* What the task requires *
Of the lines in the data below, write out exactly those from the one holding "M 841,418 L 926,354" through the one holding "M 1121,764 L 1259,858", both included.

* Supplied records *
§
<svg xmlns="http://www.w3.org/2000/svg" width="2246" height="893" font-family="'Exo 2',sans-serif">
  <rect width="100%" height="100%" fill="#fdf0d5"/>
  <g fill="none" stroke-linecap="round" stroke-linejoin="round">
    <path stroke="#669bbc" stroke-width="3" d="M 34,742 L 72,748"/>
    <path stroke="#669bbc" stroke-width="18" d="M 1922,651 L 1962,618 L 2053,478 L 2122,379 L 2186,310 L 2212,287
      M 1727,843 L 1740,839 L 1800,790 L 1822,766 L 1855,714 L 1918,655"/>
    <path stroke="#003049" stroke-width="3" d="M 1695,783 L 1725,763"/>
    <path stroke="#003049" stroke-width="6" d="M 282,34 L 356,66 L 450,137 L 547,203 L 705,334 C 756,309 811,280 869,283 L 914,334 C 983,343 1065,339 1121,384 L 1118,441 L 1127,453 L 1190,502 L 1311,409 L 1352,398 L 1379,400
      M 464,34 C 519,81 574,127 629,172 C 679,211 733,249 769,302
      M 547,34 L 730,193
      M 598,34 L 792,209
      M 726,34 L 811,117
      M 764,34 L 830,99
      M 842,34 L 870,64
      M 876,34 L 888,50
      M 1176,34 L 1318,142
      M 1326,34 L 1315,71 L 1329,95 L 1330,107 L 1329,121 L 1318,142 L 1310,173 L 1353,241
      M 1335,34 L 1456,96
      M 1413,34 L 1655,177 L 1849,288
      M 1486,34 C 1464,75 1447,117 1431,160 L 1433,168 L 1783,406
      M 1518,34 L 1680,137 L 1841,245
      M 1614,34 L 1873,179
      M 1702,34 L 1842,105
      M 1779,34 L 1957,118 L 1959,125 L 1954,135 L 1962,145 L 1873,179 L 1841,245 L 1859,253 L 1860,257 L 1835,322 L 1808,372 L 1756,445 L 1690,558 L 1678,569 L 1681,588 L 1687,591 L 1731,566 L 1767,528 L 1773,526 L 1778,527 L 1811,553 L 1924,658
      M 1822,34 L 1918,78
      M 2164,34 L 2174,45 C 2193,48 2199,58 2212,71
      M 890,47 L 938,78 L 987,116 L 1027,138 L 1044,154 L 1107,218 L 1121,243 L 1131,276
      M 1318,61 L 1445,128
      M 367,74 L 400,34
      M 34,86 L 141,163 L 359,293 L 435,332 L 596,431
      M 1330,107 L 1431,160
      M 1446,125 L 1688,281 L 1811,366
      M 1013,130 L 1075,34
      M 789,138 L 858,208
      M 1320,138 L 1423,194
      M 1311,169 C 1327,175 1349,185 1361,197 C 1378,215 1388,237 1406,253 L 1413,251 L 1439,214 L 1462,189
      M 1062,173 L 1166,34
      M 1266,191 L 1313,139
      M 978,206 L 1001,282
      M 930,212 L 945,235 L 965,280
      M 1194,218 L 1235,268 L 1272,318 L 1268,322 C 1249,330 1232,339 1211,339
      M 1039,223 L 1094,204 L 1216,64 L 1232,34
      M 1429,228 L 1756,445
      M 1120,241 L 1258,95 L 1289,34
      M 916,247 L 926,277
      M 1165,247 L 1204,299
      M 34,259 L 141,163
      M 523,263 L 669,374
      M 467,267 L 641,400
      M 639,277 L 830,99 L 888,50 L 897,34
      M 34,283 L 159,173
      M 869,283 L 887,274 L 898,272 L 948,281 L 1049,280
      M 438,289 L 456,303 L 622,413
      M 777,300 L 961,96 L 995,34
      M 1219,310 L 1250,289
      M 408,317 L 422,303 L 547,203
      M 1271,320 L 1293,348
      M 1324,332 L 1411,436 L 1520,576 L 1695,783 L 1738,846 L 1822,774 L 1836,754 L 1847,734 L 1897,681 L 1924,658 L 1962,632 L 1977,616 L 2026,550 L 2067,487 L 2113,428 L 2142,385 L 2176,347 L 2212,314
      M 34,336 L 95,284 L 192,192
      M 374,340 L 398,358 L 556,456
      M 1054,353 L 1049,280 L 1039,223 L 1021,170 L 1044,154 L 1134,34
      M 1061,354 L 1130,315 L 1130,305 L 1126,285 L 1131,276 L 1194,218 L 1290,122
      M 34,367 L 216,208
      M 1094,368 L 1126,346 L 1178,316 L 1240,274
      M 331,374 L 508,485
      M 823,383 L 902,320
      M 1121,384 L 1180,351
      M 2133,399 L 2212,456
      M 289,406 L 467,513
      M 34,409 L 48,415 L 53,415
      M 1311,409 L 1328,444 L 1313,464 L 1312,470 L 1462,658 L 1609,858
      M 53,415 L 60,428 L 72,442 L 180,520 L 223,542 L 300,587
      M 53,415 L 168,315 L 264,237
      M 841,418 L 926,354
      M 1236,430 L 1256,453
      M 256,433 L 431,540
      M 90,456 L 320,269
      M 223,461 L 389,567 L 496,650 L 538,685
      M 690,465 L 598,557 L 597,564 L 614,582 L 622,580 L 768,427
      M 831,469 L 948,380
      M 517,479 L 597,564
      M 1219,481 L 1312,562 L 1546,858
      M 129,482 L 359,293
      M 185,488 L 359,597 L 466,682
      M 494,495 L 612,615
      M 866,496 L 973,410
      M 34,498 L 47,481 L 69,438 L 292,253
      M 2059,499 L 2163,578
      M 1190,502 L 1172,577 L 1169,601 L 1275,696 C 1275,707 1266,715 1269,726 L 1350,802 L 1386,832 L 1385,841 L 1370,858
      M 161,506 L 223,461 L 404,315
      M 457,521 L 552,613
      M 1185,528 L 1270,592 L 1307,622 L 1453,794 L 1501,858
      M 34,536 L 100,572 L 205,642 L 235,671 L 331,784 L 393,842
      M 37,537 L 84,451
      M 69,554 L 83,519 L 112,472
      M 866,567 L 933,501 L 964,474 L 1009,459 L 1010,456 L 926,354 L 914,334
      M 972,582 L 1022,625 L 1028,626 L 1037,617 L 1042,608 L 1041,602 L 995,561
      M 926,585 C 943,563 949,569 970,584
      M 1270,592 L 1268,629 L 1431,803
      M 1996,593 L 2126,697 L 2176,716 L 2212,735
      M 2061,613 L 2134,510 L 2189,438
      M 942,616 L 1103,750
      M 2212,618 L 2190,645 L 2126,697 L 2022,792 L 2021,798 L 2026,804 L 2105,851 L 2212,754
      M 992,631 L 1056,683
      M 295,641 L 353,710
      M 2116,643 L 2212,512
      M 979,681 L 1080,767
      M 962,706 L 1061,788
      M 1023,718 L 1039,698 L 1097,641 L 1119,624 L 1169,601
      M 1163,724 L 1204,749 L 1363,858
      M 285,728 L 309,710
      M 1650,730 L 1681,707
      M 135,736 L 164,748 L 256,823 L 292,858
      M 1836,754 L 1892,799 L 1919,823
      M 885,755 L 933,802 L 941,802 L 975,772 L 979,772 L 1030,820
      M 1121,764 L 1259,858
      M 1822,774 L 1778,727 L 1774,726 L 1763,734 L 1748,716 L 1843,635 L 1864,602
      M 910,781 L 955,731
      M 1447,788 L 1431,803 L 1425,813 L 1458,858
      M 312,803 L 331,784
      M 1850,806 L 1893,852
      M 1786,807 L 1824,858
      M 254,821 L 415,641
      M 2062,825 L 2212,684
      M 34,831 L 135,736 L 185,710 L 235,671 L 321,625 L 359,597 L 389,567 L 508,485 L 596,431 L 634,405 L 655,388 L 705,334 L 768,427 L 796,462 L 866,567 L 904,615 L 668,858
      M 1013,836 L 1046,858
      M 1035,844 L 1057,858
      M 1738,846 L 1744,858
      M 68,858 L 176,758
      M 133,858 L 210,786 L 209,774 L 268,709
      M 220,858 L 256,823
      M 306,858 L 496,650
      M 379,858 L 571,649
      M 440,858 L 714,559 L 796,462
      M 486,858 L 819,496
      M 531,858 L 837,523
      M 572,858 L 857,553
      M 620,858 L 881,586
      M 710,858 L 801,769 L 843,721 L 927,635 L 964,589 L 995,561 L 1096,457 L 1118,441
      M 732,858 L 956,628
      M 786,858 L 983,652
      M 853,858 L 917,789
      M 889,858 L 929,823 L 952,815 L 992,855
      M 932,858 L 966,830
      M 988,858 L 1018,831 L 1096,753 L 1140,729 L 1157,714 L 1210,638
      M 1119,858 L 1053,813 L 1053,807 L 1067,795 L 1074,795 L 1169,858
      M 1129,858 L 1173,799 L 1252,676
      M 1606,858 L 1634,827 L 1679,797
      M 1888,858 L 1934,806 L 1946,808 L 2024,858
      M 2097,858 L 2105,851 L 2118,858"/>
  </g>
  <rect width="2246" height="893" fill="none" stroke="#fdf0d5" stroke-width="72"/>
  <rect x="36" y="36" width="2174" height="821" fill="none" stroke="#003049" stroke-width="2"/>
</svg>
§
* Solution to this task *
      M 841,418 L 926,354
      M 1236,430 L 1256,453
      M 256,433 L 431,540
      M 90,456 L 320,269
      M 223,461 L 389,567 L 496,650 L 538,685
      M 690,465 L 598,557 L 597,564 L 614,582 L 622,580 L 768,427
      M 831,469 L 948,380
      M 517,479 L 597,564
      M 1219,481 L 1312,562 L 1546,858
      M 129,482 L 359,293
      M 185,488 L 359,597 L 466,682
      M 494,495 L 612,615
      M 866,496 L 973,410
      M 34,498 L 47,481 L 69,438 L 292,253
      M 2059,499 L 2163,578
      M 1190,502 L 1172,577 L 1169,601 L 1275,696 C 1275,707 1266,715 1269,726 L 1350,802 L 1386,832 L 1385,841 L 1370,858
      M 161,506 L 223,461 L 404,315
      M 457,521 L 552,613
      M 1185,528 L 1270,592 L 1307,622 L 1453,794 L 1501,858
      M 34,536 L 100,572 L 205,642 L 235,671 L 331,784 L 393,842
      M 37,537 L 84,451
      M 69,554 L 83,519 L 112,472
      M 866,567 L 933,501 L 964,474 L 1009,459 L 1010,456 L 926,354 L 914,334
      M 972,582 L 1022,625 L 1028,626 L 1037,617 L 1042,608 L 1041,602 L 995,561
      M 926,585 C 943,563 949,569 970,584
      M 1270,592 L 1268,629 L 1431,803
      M 1996,593 L 2126,697 L 2176,716 L 2212,735
      M 2061,613 L 2134,510 L 2189,438
      M 942,616 L 1103,750
      M 2212,618 L 2190,645 L 2126,697 L 2022,792 L 2021,798 L 2026,804 L 2105,851 L 2212,754
      M 992,631 L 1056,683
      M 295,641 L 353,710
      M 2116,643 L 2212,512
      M 979,681 L 1080,767
      M 962,706 L 1061,788
      M 1023,718 L 1039,698 L 1097,641 L 1119,624 L 1169,601
      M 1163,724 L 1204,749 L 1363,858
      M 285,728 L 309,710
      M 1650,730 L 1681,707
      M 135,736 L 164,748 L 256,823 L 292,858
      M 1836,754 L 1892,799 L 1919,823
      M 885,755 L 933,802 L 941,802 L 975,772 L 979,772 L 1030,820
      M 1121,764 L 1259,858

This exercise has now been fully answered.